» **To do**
The lines below starting at the line containing "2) yellow tape measure [445,452,518,514]" and ending at the line containing "4) divided cardboard" are to be repeated exactly, with both ends kept and nothing else added.

Source records
BEGIN

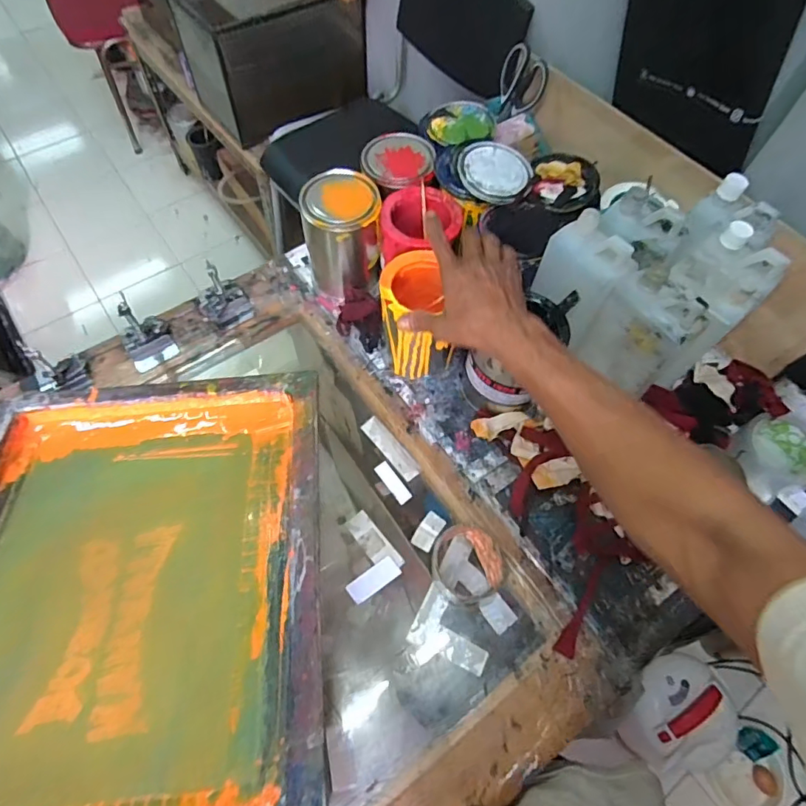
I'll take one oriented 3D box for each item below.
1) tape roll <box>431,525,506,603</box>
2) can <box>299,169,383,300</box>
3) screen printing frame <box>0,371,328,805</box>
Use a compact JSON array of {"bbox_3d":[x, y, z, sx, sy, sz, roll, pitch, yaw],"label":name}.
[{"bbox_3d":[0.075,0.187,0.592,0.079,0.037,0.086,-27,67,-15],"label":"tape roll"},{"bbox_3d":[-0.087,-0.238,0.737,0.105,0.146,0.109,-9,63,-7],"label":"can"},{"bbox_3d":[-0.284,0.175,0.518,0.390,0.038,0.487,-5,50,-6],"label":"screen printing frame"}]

END
BEGIN

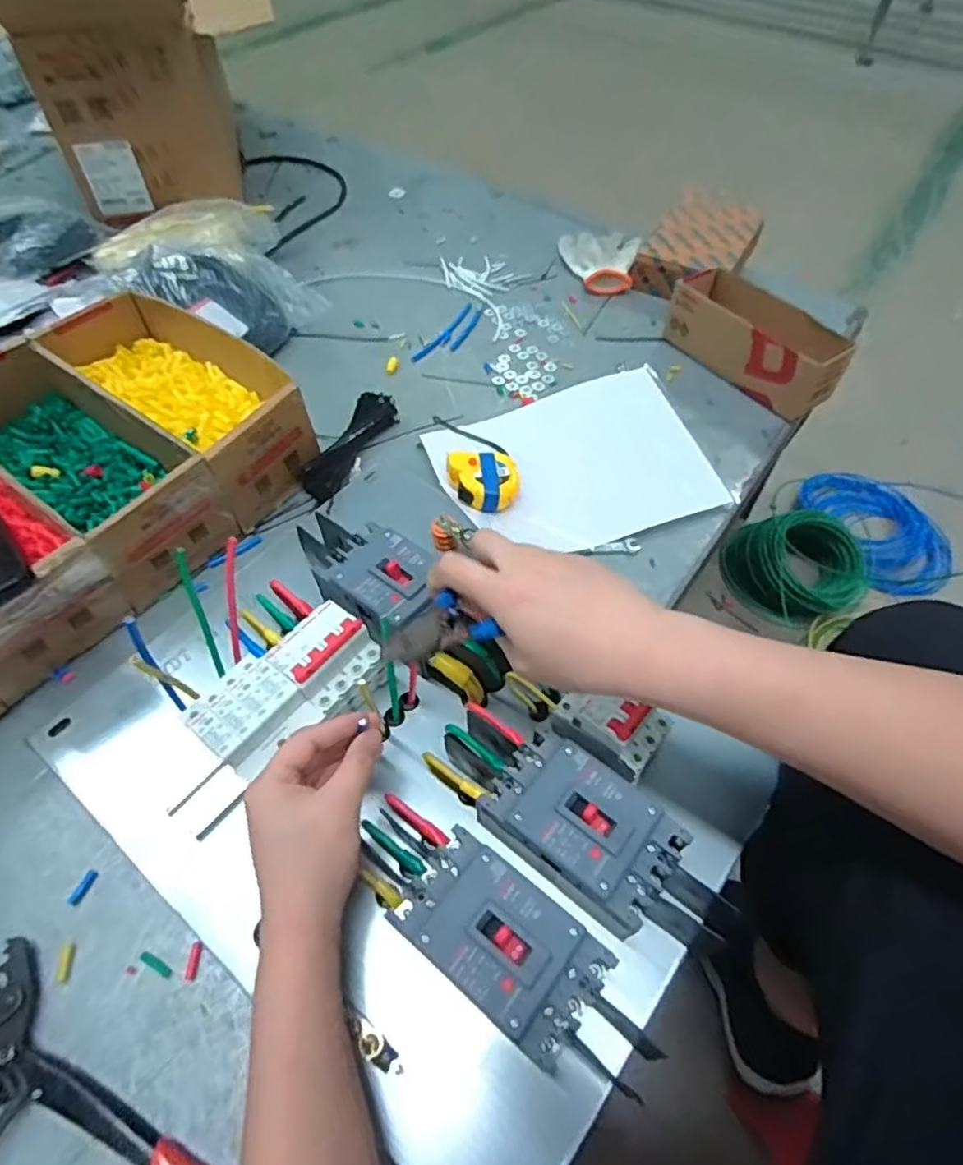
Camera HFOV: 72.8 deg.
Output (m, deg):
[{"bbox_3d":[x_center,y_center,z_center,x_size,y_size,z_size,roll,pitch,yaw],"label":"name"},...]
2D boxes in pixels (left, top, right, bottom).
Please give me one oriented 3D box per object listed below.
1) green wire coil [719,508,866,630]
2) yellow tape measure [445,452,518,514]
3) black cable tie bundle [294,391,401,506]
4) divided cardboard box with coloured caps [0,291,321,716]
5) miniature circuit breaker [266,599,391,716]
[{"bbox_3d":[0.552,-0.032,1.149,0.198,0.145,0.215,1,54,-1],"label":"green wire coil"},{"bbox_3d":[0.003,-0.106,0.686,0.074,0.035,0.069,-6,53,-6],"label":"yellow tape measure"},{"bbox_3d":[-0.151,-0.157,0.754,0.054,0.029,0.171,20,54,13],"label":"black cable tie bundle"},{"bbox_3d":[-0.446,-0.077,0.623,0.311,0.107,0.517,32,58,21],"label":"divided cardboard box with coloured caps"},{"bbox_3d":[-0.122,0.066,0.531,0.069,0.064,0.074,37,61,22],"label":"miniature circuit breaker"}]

END
BEGIN

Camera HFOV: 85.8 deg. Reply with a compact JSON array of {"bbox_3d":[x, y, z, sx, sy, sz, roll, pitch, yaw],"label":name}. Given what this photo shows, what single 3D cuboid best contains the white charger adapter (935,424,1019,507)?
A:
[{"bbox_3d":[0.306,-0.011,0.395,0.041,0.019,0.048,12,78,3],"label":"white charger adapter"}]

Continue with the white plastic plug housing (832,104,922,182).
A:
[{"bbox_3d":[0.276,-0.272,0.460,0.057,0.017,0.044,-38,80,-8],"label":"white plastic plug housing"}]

END

» **Answer to this task**
2) yellow tape measure [445,452,518,514]
3) black cable tie bundle [294,391,401,506]
4) divided cardboard box with coloured caps [0,291,321,716]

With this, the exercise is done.